# Stored items

• • •

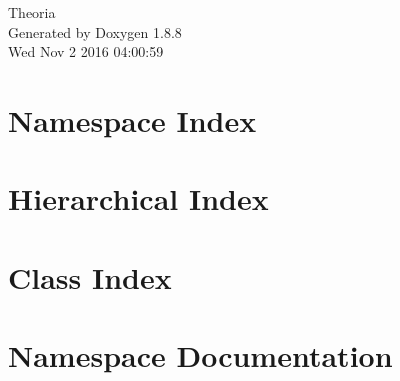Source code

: \documentclass[twoside]{book}
\newcommand{\+}{\discretionary{\mbox{\scriptsize$\hookleftarrow$}}{}{}}
\newcommand{\clearemptydoublepage}{%
  \newpage{\pagestyle{empty}\cleardoublepage}%
}
\begin{document}
\hypersetup{pageanchor=false,
             bookmarks=true,
             bookmarksnumbered=true,
             pdfencoding=unicode
            }
\begin{titlepage}
\vspace*{7cm}
\begin{center}%
{\Large Theoria }\\
\vspace*{1cm}
{\large Generated by Doxygen 1.8.8}\\
\vspace*{0.5cm}
{\small Wed Nov 2 2016 04:00:59}\\
\end{center}
\end{titlepage}
\clearemptydoublepage
\tableofcontents
\clearemptydoublepage
{}
\hypersetup{pageanchor=true}

\chapter{Namespace Index}

\chapter{Hierarchical Index}

\chapter{Class Index}

\chapter{Namespace Documentation}

\end{document}
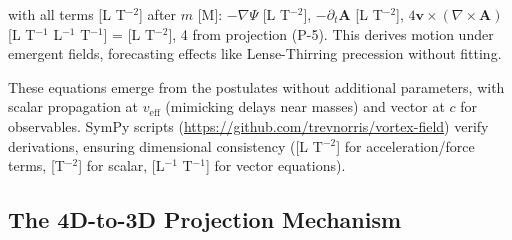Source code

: with all terms [L T$^{-2}$] after $m$ [M]: $-\nabla \Psi$ [L T$^{-2}$], $-\partial_t \mathbf{A}$ [L T$^{-2}$], $4 \mathbf{v} \times (\nabla \times \mathbf{A})$ [L T$^{-1}$ L$^{-1}$ T$^{-1}$] = [L T$^{-2}$], 4 from projection (P-5). This derives motion under emergent fields, forecasting effects like Lense-Thirring precession without fitting.

These equations emerge from the postulates without additional parameters, with scalar propagation at $v_{\text{eff}}$ (mimicking delays near masses) and vector at $c$ for observables. SymPy scripts (\url{https://github.com/trevnorris/vortex-field}) verify derivations, ensuring dimensional consistency ([L T$^{-2}$] for acceleration/force terms, [T$^{-2}$] for scalar, [L$^{-1}$ T$^{-1}$] for vector equations).

\medskip
\noindent
{}
\medskip

\subsection{The 4D-to-3D Projection Mechanism}
\label{sec:projection}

• • •

# Job item
Pictures are to be left out; the records above must be repeated word for word.

# Result of the task
Source code

: \documentclass[twoside]{book}
\newcommand{\+}{\discretionary{\mbox{\scriptsize$\hookleftarrow$}}{}{}}
\newcommand{\clearemptydoublepage}{%
  \newpage{\pagestyle{empty}\cleardoublepage}%
}
\begin{document}
\hypersetup{pageanchor=false,
             bookmarks=true,
             bookmarksnumbered=true,
             pdfencoding=unicode
            }
\begin{titlepage}
\vspace*{7cm}
\begin{center}%
{\Large Theoria }\\
\vspace*{1cm}
{\large Generated by Doxygen 1.8.8}\\
\vspace*{0.5cm}
{\small Wed Nov 2 2016 04:00:59}\\
\end{center}
\end{titlepage}
\clearemptydoublepage
\tableofcontents
\clearemptydoublepage
{}
\hypersetup{pageanchor=true}

\chapter{Namespace Index}

\chapter{Hierarchical Index}

\chapter{Class Index}

\chapter{Namespace Documentation}

\end{document}
Source code

: with all terms [L T$^{-2}$] after $m$ [M]: $-\nabla \Psi$ [L T$^{-2}$], $-\partial_t \mathbf{A}$ [L T$^{-2}$], $4 \mathbf{v} \times (\nabla \times \mathbf{A})$ [L T$^{-1}$ L$^{-1}$ T$^{-1}$] = [L T$^{-2}$], 4 from projection (P-5). This derives motion under emergent fields, forecasting effects like Lense-Thirring precession without fitting.

These equations emerge from the postulates without additional parameters, with scalar propagation at $v_{\text{eff}}$ (mimicking delays near masses) and vector at $c$ for observables. SymPy scripts (\url{https://github.com/trevnorris/vortex-field}) verify derivations, ensuring dimensional consistency ([L T$^{-2}$] for acceleration/force terms, [T$^{-2}$] for scalar, [L$^{-1}$ T$^{-1}$] for vector equations).

\medskip
\noindent
{}
\medskip

\subsection{The 4D-to-3D Projection Mechanism}
\label{sec:projection}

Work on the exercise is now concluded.